In the purple.inet routing table, which is the external routing table, the line of output that starts with 1.1.1.6/32 shows that for a route to Device CE2 in AS3, an internal next hop of 10.1.5.17 and an external next hop of 10.1.7.26 are installed in the table. This indicates that both internal and external BGP routes are operational in the network.
user@PE3> show route forwarding-table destination
10.1.2.6
Router: PE3
Routing table: default.inet
Internet:
Destination Type RtRef Next hop Type Index NhRef Netif
10.1.2.4/30 user 0 ulst 1048580 2
10.1.3.9 ucst 999 8 ge-2/1/10.10
10.1.5.17 ucst 1243 12 ge-2/1/10.18
Router: PE3
Routing table: __master.anon__.inet
Internet:
Destination Type RtRef Next hop Type Index NhRef Netif
default perm 0 rjct 909 1
Router: PE3
Routing table: purple.inet
Internet:
Destination Type RtRef Next hop Type Index NhRef Netif
default perm 0 rjct 918 1
The line of output that starts with 10.1.2.4/30 shows that for a route from Device PE3 to Device PE2 in the same AS, two next hops are installed in the table: 10.1.3.9 through the ge-2/1/10.10 interface, and 10.1.5.17 through the ge-2/1/10.18 interface.
Meaning
Multiple next hops for a route, including external BGP routes, are installed in the forwarding tables.
Verifying Load Balancing While Using IP Header Filtering
Purpose
Verify that filtered traffic reaches the egress CE devices after load balancing has been configured on the PE devices.
Action
Configure a firewall filter on Device PE3 on the interface connecting to Device CE2.
Similarly, configure a firewall filter on Device PE3 on the interface facing Device CE3, and another on Device PE2 on the interface facing Device CE2.
Count the packets exiting the egress interfaces on Devices PE2 and PE3 by using the show firewall filter <filter name> counter <counter name> operational mode command.
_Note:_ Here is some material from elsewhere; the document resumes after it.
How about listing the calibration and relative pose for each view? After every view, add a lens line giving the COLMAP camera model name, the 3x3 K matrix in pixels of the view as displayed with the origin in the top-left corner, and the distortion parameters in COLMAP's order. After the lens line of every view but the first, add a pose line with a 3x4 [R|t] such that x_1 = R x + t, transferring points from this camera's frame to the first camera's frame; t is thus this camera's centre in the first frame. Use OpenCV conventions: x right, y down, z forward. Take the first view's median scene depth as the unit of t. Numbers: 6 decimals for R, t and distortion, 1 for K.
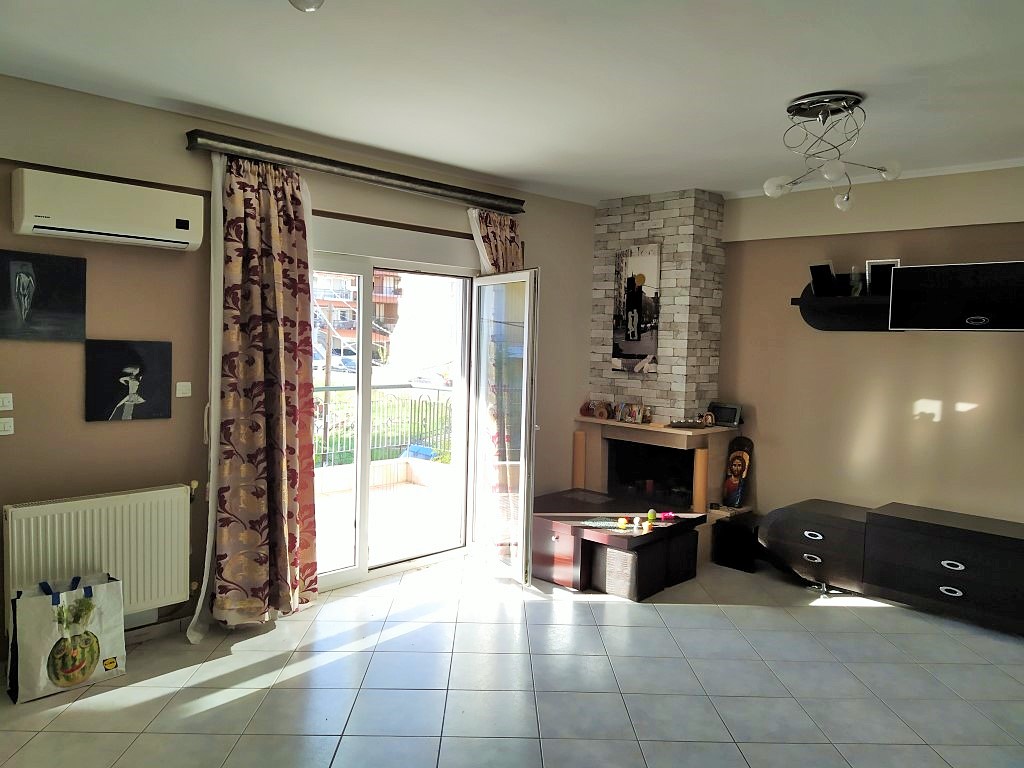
lens RADIAL K [[764.3, 0, 513.6], [0, 764.3, 390.2], [0, 0, 1]] dist [0.056623, -0.020946]
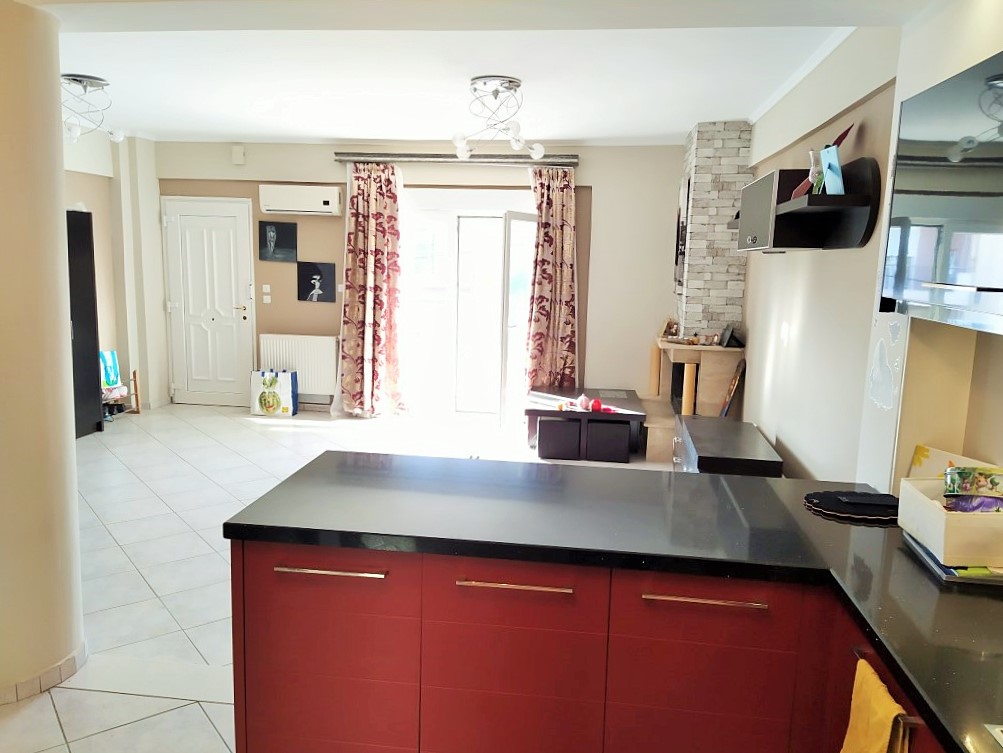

The output confirms if load balancing takes place with IP header filtering configured (enabled by the vrf-table-label statement). If all transmitted packets have been load-balanced between the paths PE3->CE2, PE3->CE3, and PE2->CE2, then it means that the IP header filtering feature works in a load-balanced Layer 3 network.
You can clear the counter by using the clear firewall filter <filter name> counter <counter name> operational mode command.
Meaning
Load balancing takes place with IP header filtering configured.